Breakthrough Film Review
Well, the premise is based on real life event, so to be honest, it’s just an ordinary tale of miracle and survival. To be fair, this is exactly what a real life story would be, and we have all experienced it even now. So I will review how the film aims to keep the audience interested in the film.
This makes us empathise with him more, as we get to see him living an ordinary but quite successful school life
Firstly, I like that they add more time to show the John character, especially with his school life and sport life. This makes us empathise with him more, as we get to see him living an ordinary but quite successful school life. And he also faces similar problems that we faced at his age and in school. Then, when the accident happened, the film focused much more on the Mom and slightly on the pastor, which I think it’s not bad, but can be a bit forced.
But since this was what happened, I felt that it could be forgiven for sticking very close to source material. Though some scenes are made a tad too dramatic for emotional scenes purposes.
Pacing wise, I felt that it is alright in the beginning, where the film takes its time to introduce the characters. But it comes to a slower crawl after the accident occured. Things take a slow turn as the film puts too much focus on several characters that are not really essential to the story. However, as it nears the middle-end, things start to pick up again.

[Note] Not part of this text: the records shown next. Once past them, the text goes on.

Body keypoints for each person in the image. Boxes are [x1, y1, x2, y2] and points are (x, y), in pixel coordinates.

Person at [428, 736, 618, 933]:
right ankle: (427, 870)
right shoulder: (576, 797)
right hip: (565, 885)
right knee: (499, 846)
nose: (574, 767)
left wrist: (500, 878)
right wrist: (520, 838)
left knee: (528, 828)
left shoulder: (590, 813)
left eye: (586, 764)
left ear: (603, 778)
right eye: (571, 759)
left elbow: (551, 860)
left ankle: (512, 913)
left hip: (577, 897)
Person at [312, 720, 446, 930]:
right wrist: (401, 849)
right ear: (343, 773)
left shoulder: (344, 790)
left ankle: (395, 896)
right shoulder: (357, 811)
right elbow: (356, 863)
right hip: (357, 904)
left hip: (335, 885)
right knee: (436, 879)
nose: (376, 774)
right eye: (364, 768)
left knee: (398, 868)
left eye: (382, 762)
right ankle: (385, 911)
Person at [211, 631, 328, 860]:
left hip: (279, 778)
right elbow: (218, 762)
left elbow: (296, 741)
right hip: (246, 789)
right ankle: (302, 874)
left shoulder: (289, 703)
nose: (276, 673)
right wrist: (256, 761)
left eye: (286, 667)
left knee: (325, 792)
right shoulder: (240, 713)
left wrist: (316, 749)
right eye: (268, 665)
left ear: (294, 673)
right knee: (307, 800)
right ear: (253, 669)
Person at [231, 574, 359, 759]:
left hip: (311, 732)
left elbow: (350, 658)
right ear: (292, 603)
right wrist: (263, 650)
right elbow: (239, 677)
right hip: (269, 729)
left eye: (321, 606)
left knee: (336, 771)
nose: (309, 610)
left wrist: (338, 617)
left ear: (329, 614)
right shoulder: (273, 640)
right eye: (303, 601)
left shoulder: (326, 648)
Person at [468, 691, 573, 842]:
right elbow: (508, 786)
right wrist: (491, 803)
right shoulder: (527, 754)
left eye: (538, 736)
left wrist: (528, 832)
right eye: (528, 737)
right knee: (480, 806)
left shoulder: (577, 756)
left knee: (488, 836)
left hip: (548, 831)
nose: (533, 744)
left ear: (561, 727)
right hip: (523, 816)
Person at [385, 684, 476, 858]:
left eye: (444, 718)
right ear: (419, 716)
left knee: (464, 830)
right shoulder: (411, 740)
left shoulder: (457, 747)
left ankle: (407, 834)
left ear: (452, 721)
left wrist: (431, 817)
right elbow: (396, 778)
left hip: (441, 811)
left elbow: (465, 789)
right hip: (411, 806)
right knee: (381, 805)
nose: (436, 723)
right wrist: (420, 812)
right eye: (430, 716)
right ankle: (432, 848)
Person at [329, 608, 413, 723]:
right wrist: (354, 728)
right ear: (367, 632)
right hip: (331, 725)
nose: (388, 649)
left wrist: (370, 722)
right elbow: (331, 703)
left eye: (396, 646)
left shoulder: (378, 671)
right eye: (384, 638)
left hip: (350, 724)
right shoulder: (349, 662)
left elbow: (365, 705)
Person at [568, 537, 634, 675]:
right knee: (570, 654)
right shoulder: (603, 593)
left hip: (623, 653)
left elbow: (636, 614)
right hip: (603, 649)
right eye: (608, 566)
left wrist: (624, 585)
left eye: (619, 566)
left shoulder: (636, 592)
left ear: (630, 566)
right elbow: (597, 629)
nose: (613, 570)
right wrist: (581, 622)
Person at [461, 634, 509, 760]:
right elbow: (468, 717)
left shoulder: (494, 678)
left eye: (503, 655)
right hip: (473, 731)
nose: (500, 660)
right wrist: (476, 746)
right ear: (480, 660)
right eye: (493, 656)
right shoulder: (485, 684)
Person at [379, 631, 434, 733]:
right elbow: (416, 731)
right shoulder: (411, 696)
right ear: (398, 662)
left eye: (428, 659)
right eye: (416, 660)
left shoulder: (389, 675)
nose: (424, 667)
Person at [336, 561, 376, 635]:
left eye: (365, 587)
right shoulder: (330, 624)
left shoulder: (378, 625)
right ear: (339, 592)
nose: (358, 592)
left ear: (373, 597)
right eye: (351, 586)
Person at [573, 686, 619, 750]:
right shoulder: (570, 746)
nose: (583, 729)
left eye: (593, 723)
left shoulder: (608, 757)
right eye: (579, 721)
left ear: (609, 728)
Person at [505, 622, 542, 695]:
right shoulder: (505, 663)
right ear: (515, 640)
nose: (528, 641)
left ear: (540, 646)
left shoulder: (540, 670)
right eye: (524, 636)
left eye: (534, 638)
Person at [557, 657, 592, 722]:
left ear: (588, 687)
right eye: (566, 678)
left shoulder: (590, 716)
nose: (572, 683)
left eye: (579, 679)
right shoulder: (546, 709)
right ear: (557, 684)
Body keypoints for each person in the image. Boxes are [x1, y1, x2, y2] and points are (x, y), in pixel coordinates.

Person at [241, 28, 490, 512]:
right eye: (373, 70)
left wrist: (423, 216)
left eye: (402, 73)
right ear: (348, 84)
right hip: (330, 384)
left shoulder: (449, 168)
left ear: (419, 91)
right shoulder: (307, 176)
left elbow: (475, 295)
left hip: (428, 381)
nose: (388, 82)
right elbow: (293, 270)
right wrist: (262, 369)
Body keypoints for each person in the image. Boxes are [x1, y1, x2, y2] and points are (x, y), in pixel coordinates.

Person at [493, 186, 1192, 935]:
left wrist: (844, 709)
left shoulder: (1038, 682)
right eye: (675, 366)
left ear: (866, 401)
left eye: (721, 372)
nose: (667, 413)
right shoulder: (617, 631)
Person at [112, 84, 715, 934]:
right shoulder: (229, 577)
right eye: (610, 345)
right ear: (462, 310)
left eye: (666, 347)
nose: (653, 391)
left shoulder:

Characters-wise, they are pretty cliché. This is what a real-life character would be when translated to film. We can see the usual rebellious protagonist, and the over-loving mother who believes in Jesus to save her son. Then there is also an eager and helpful pastor and some of the protagonist’s friends that are pretty one-dimensional.
Most of the characters are pretty one-dimensional and is there for no other purposes that to make some scenes dramatic or is based on the source materials. The Mom character is one that undergoes the most changes, while the rest hardly goes through growth at all. I like it when she decides to let go and accept whatever God would give her by the end, man now that’s some growth I say!
This film would not score any brownie points from this section. But I must say the acting from some of the actors are pretty good and actually makes us feel connected to them emotionally. Honourable mentions go to the Firefighter and the Mom.
My younger sis and mom cried at the end, and so I felt that the actors have done a pretty good job!
Soundtrack is surprisingly where this film shines! There is a scene where they show real-life singer Phil Wickham singing his hit song ‘This is Amazing Grace’. Then, there is also a particularly dramatic but touching scene where everyone sings near the end for John to wake up, titled ‘I’ll stand with You’. The songs itself makes this film an enjoyable watch.